WHAT YOU NEED TO DO
Down to the last line, restate the records below word for word, dropping every image.

━━━

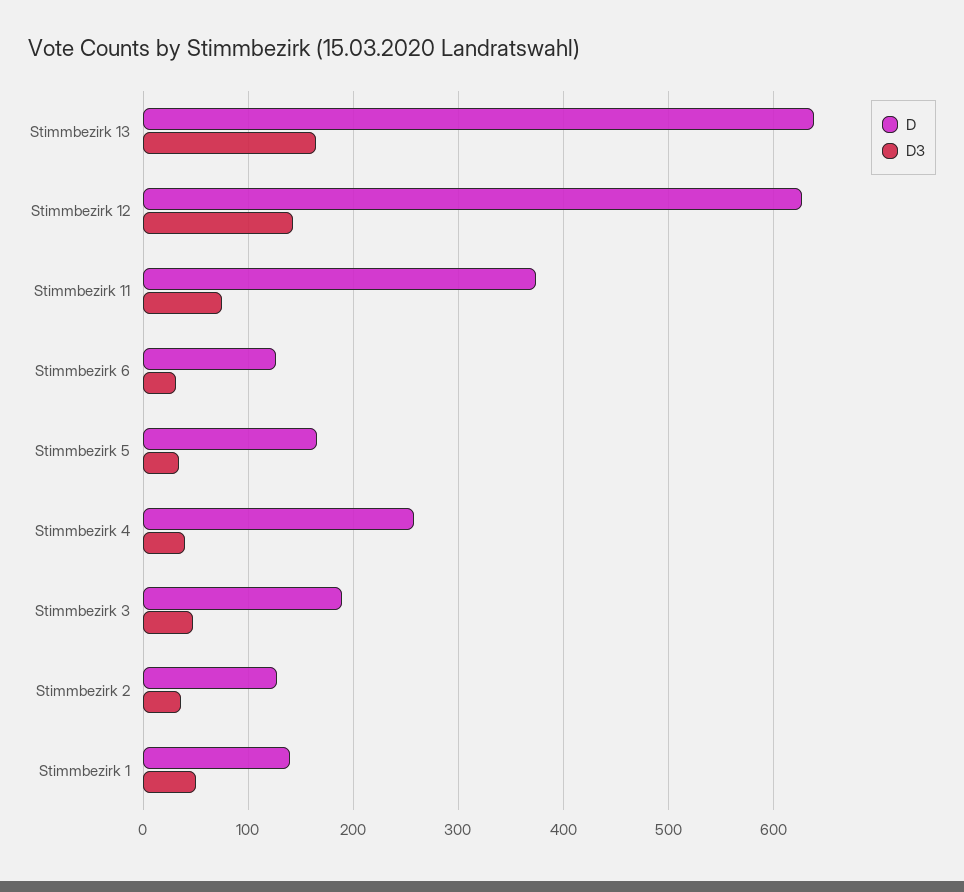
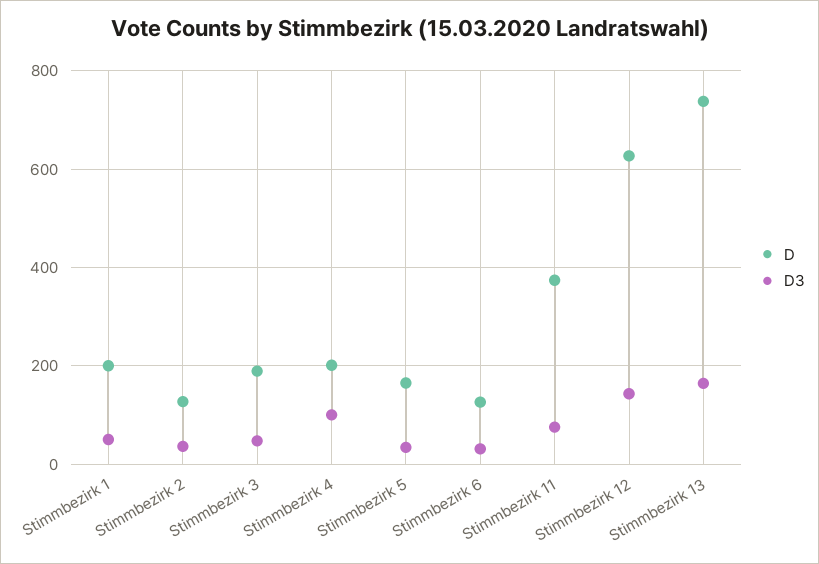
  {
    "D": {
-     "Stimmbezirk 13": 640,
+     "Stimmbezirk 13": 740,
      "Stimmbezirk 12": 630,
      "Stimmbezirk 11": 370,
      "Stimmbezirk 6": 130,
      "Stimmbezirk 5": 170,
-     "Stimmbezirk 4": 260,
+     "Stimmbezirk 4": 200,
      "Stimmbezirk 3": 190,
      "Stimmbezirk 2": 130,
-     "Stimmbezirk 1": 140
+     "Stimmbezirk 1": 200
    },
    "D3": {
      "Stimmbezirk 13": 160,
      "Stimmbezirk 12": 140,
      "Stimmbezirk 11": 80,
      "Stimmbezirk 6": 30,
      "Stimmbezirk 5": 30,
-     "Stimmbezirk 4": 40,
+     "Stimmbezirk 4": 100,
      "Stimmbezirk 3": 50,
      "Stimmbezirk 2": 40,
      "Stimmbezirk 1": 50
    }
  }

━━━

FINAL ANSWER
  {
    "D": {
-     "Stimmbezirk 13": 640,
+     "Stimmbezirk 13": 740,
      "Stimmbezirk 12": 630,
      "Stimmbezirk 11": 370,
      "Stimmbezirk 6": 130,
      "Stimmbezirk 5": 170,
-     "Stimmbezirk 4": 260,
+     "Stimmbezirk 4": 200,
      "Stimmbezirk 3": 190,
      "Stimmbezirk 2": 130,
-     "Stimmbezirk 1": 140
+     "Stimmbezirk 1": 200
    },
    "D3": {
      "Stimmbezirk 13": 160,
      "Stimmbezirk 12": 140,
      "Stimmbezirk 11": 80,
      "Stimmbezirk 6": 30,
      "Stimmbezirk 5": 30,
-     "Stimmbezirk 4": 40,
+     "Stimmbezirk 4": 100,
      "Stimmbezirk 3": 50,
      "Stimmbezirk 2": 40,
      "Stimmbezirk 1": 50
    }
  }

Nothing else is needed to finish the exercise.